Viable plans for all participating Passport institutions must be submitted to WSAC by December 31, 2018. Along with the written plan, each institution must also submit a budget plan. This FAQ addresses a few common questions about this requirement – if you have additional questions not addressed here, feel free to reach out to the CSF team or to Dawn at WSAC.

5 common budgeting questions:

Is a budget plan required?

Yes. Every participating Passport institution must submit their viable plan narrative and budget plan together on or before December 31, 2018. Submission of the viable plan, which is a requirement of the Passport institutional agreement to participate, is not considered complete until both the written plan and budget are received by WSAC.

Do institutions have to use the budget plan template provided by WSAC for creating their budget plan?

No. This template is provided as an option for budget planning, but it is not required institutions use it. In fact, institutions are encouraged not to “recreate the wheel.” If your institution already uses another form or template to conduct Passport program budget planning, these can be submitted as long as they include the basic required information.

What is considered required budget information?

There are two categories of required information: program expenses and program funding.
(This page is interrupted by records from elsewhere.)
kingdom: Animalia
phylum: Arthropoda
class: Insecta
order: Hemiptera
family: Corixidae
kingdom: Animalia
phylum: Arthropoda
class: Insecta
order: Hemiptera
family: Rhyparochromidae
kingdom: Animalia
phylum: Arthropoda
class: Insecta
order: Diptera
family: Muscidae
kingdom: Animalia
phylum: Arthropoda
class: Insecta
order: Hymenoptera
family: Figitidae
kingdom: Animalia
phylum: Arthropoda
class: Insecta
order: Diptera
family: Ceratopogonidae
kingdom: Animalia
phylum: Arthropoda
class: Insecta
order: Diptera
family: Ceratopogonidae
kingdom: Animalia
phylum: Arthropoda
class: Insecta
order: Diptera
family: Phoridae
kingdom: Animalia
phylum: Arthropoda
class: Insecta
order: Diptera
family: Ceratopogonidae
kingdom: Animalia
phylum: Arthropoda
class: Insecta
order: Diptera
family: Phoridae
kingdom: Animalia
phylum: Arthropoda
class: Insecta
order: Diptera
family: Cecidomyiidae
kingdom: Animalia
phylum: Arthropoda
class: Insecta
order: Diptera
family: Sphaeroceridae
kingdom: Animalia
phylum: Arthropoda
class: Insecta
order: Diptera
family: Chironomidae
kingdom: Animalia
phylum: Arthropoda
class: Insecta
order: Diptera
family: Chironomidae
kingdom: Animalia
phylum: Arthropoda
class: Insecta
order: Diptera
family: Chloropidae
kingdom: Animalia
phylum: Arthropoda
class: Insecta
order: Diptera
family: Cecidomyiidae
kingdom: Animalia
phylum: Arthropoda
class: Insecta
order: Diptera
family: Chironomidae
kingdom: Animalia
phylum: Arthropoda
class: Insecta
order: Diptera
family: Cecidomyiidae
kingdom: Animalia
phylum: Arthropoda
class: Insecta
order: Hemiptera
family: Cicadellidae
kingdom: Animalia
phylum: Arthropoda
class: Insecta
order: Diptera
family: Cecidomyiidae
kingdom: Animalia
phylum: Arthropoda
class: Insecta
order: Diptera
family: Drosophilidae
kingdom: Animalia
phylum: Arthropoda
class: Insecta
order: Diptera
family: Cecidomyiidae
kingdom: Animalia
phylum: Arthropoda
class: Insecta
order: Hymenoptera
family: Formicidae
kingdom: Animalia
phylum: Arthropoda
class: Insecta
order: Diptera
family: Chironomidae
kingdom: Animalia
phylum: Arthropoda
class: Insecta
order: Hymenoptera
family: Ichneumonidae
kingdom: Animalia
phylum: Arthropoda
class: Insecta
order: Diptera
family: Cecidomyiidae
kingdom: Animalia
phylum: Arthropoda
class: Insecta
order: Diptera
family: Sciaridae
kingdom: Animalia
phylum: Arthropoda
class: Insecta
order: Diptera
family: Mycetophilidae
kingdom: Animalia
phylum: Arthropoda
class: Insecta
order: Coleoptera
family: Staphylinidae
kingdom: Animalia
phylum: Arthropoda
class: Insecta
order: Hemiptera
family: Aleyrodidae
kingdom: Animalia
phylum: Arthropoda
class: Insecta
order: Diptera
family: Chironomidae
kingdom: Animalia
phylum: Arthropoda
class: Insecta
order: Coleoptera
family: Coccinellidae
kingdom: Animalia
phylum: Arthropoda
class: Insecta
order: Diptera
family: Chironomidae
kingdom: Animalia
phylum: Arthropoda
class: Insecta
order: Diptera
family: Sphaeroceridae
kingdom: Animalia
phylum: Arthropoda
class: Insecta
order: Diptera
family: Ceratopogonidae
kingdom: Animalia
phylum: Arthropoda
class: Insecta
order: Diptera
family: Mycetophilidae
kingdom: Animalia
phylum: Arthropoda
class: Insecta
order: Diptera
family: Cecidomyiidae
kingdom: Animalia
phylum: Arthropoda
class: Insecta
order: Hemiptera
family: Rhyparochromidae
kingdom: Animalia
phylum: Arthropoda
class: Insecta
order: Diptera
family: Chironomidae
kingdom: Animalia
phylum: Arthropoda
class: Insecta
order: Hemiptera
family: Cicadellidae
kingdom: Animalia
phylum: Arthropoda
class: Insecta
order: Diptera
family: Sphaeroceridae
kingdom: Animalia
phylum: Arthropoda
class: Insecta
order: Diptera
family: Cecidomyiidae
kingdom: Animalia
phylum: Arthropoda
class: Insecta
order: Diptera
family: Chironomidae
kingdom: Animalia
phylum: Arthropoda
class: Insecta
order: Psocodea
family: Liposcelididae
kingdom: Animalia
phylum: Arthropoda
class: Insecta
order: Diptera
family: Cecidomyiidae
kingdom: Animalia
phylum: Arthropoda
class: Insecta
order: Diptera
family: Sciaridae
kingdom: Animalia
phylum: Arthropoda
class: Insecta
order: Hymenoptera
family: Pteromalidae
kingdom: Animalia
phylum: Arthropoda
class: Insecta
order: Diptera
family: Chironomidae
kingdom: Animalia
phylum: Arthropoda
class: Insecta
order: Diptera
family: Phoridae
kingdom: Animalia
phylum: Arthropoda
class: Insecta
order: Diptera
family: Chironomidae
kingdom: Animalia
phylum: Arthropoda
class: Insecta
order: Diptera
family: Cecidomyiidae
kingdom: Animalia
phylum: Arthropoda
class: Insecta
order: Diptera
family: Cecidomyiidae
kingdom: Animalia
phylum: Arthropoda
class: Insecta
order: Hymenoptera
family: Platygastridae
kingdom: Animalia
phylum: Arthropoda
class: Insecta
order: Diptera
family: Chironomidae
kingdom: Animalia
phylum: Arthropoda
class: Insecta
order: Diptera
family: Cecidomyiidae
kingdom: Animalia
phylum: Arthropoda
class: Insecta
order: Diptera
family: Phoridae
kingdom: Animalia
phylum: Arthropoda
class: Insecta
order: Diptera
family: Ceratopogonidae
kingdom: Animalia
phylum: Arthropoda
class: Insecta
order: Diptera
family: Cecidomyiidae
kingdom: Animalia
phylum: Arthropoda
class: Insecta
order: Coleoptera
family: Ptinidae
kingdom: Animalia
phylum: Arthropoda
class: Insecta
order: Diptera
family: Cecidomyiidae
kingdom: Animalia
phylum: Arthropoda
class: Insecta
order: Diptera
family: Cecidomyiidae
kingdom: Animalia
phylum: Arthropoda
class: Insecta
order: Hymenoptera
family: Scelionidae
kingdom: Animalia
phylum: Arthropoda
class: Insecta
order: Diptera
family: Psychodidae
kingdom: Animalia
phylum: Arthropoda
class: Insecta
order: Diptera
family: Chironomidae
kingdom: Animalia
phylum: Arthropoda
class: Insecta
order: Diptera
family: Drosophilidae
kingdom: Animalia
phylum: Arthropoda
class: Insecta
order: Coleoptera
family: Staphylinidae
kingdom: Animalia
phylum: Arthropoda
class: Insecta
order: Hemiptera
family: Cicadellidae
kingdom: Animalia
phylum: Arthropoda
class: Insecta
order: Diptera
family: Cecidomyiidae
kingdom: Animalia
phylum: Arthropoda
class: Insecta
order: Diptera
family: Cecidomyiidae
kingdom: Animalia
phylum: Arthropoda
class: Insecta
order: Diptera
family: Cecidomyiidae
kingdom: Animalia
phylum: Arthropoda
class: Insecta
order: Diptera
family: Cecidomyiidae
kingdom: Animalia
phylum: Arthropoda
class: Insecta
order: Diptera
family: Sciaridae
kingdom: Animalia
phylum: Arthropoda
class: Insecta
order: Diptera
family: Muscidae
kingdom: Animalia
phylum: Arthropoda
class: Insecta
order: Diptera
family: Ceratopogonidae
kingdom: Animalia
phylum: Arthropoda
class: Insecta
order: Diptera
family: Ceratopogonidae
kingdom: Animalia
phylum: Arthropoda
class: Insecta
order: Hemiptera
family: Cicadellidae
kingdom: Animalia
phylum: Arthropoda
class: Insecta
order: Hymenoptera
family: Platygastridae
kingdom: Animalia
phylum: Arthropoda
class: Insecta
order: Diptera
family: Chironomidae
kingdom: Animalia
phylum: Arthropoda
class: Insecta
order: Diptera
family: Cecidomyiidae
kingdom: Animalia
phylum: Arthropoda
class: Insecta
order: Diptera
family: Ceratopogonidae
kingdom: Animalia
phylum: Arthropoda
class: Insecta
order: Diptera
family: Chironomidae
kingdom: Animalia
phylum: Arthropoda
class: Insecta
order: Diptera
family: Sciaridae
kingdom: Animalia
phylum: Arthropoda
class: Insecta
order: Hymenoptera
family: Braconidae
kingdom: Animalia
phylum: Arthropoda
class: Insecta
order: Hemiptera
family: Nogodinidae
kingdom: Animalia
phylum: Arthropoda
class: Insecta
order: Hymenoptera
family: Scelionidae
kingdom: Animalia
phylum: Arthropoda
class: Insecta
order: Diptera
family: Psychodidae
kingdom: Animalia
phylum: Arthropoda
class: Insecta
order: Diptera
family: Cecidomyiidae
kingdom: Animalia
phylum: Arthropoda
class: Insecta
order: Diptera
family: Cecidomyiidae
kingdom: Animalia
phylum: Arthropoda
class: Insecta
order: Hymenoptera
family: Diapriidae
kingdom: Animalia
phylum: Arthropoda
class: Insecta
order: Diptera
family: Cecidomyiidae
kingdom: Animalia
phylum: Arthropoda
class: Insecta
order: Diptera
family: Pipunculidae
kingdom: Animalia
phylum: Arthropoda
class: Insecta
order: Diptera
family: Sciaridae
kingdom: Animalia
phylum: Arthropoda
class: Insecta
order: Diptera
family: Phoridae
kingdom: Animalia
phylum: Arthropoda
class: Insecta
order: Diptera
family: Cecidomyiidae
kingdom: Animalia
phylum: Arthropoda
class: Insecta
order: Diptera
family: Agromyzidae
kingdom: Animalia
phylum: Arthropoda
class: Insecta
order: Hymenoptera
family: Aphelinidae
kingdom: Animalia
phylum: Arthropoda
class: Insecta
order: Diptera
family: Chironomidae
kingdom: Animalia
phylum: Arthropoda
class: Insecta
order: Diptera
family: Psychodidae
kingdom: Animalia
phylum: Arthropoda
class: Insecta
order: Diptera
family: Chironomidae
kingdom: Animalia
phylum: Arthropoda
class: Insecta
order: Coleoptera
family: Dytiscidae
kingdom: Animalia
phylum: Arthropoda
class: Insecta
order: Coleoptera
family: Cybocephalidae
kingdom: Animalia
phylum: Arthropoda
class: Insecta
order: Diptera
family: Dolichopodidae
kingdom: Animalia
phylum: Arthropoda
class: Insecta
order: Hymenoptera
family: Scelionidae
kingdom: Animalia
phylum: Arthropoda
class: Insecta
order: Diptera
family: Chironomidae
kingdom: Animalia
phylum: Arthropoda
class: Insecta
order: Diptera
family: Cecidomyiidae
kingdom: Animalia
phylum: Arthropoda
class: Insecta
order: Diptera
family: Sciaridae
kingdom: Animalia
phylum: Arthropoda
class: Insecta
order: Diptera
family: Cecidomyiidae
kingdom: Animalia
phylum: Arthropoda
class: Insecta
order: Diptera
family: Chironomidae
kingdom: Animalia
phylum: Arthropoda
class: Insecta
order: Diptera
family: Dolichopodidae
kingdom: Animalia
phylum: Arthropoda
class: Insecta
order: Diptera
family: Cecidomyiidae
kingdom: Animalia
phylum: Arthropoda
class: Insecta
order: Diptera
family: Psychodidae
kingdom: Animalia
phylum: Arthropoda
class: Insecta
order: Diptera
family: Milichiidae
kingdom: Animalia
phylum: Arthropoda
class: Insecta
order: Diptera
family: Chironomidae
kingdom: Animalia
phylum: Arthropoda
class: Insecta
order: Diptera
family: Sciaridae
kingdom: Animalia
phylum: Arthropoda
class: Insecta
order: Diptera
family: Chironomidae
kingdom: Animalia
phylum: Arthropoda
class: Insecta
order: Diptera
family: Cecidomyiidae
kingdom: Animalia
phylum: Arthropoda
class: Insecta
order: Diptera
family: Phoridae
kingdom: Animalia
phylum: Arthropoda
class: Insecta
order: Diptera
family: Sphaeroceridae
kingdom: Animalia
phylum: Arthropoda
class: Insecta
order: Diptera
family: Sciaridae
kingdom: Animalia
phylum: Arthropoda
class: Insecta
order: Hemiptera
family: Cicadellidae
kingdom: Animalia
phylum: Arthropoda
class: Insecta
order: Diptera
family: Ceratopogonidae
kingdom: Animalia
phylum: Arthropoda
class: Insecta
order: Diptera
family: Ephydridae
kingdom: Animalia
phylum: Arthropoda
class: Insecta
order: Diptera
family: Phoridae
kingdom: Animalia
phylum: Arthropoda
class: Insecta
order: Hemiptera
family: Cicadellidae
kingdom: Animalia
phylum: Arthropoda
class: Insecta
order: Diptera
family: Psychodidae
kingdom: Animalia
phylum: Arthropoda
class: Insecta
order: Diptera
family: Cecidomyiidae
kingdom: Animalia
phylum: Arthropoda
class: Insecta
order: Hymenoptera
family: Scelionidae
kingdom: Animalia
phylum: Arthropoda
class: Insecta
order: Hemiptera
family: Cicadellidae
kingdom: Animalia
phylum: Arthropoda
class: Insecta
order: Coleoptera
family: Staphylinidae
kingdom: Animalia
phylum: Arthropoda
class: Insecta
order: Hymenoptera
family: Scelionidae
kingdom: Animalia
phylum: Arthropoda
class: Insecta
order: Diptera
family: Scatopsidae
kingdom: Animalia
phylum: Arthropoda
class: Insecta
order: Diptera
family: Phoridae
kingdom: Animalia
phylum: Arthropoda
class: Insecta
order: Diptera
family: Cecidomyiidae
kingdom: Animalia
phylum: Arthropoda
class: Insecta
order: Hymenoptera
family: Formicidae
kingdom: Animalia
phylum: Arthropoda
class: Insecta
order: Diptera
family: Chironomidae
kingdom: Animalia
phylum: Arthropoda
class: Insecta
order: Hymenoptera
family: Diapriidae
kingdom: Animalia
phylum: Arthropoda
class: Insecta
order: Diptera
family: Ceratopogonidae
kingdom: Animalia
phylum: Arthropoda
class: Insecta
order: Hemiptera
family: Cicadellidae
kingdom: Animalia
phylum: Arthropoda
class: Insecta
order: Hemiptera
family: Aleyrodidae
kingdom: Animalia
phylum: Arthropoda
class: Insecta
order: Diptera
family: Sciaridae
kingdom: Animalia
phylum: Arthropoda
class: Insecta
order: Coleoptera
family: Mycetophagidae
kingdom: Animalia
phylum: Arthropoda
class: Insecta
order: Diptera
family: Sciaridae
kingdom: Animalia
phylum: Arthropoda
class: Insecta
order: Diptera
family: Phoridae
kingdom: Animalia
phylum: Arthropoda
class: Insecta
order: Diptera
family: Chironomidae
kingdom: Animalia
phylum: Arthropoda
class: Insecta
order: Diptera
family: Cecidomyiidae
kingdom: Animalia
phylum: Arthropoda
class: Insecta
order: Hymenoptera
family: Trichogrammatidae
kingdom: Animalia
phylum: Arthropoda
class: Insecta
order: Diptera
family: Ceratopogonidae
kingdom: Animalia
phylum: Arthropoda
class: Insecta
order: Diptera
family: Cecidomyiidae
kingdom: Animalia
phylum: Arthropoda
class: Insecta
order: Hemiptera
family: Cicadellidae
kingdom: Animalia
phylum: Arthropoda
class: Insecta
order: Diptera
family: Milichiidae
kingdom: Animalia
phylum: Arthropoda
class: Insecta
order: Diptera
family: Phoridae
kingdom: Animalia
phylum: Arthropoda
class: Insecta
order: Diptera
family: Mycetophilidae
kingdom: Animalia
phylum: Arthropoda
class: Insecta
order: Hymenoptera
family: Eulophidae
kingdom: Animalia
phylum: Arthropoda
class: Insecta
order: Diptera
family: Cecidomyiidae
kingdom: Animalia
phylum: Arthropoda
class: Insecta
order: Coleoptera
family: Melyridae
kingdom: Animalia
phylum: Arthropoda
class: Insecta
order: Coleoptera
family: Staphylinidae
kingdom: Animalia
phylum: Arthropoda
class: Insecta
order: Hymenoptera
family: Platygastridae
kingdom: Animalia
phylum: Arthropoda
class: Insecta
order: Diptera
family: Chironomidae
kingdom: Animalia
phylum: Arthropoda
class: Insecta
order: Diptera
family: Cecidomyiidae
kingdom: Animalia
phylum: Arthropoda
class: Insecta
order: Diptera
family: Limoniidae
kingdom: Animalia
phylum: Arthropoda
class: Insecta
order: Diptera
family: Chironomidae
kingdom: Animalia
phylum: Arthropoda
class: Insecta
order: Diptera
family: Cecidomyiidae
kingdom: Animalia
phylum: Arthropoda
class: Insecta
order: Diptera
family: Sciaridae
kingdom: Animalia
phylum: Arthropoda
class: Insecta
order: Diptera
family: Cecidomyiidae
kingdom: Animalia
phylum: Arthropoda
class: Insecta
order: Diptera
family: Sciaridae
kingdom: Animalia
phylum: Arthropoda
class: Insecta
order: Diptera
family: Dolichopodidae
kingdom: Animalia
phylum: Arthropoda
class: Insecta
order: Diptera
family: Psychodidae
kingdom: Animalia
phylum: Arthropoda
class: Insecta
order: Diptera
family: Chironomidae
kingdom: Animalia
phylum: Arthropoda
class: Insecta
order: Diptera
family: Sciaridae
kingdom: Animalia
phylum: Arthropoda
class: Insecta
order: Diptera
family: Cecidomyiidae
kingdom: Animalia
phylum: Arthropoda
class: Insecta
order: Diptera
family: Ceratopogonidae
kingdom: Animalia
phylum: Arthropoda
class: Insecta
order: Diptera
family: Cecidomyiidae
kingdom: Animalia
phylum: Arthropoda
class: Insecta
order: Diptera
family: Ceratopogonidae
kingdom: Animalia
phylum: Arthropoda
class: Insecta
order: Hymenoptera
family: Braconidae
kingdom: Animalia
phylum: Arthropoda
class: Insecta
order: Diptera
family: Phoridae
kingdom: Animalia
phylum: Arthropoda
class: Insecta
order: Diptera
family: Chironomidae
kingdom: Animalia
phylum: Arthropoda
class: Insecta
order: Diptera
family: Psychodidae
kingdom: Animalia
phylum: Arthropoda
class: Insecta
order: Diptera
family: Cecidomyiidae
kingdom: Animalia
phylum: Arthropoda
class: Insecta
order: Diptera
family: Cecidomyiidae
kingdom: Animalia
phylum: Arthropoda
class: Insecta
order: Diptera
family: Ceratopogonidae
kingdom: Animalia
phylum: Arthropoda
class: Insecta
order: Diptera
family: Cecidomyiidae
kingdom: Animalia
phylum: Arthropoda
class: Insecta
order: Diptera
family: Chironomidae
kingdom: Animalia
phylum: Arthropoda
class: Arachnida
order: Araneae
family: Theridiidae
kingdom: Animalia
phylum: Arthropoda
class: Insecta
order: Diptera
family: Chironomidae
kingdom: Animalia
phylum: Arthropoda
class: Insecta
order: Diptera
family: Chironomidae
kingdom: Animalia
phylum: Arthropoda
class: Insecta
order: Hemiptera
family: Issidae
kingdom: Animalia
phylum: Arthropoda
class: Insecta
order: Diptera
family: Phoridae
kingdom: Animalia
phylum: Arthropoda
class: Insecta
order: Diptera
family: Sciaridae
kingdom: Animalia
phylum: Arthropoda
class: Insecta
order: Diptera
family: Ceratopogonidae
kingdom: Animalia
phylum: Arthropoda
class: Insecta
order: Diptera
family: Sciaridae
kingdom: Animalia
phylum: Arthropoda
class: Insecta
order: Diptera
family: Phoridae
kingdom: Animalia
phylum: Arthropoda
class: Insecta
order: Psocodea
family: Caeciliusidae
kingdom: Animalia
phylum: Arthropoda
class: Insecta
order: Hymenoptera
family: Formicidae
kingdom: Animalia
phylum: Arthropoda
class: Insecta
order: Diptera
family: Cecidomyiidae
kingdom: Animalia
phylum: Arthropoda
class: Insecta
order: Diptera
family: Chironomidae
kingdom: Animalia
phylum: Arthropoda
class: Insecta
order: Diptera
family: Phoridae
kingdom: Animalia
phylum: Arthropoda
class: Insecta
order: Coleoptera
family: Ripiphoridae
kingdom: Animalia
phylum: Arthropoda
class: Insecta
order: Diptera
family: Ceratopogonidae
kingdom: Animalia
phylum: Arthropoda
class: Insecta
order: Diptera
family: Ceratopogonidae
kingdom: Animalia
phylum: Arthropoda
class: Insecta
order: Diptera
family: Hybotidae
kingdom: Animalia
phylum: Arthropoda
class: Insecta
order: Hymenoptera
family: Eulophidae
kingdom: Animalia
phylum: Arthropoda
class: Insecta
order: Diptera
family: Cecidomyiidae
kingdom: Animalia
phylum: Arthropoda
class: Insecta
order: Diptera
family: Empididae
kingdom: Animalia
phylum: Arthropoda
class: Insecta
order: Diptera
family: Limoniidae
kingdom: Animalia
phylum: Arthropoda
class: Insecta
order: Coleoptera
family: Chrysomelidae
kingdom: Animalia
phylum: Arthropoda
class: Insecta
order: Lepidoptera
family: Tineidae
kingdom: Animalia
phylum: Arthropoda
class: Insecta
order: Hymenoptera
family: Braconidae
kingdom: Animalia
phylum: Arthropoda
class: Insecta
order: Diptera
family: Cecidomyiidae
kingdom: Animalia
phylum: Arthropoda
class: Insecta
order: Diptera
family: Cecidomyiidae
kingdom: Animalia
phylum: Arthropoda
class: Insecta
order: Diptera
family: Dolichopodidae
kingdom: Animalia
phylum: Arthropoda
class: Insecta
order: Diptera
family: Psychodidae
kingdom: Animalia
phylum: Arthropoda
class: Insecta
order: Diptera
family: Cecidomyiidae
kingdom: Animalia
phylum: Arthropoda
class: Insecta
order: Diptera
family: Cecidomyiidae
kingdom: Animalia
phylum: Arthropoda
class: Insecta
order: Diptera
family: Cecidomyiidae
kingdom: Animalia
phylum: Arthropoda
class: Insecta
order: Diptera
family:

Program expenses include all “hard costs” (activities, material resources for students, program supplies, emergency student funds, etc.) and personnel costs (professional staff salary allocations, other staffing costs such as peer mentors and graduate assistants). Program funding includes current incentive grant balance, projected incentive grant funding for 2018-19, and other funding (some institutions raise additional funds they use to support Passport students – these funds should be shown where applicable).

What is the purpose of requiring budget plans?

There are two main reasons WSAC is requiring budgets to be submitted:

  • Annual budget planning is essential to designing and implementing effective viable plans. It provides institutions with the opportunity to demonstrate, through budget detail, how they intend to align resources to the strategies described in their viable plans.
  • At the end of the year institutions will be asked to reconcile their budgets and report findings as part of annual reporting. Certain questions will be asked at this time such as: Did you spend funding the way you thought you would? Did you have the right amount of resources to implement your plan? What did you learn? These questions are important for continuous quality improvement at every institution.

What will happen if there are variances from the budget plan?

Institutions will be asked to identify budget variances annually. It is expected that variances will occur – the responsibility of institutions is to document them and explain why they occurred, what was learned, and how that learning will guide planning for the following year. Tracking annual budget variances and identifying key trends, challenges, and opportunities will strengthen our individual and collective ability to improve program quality over time.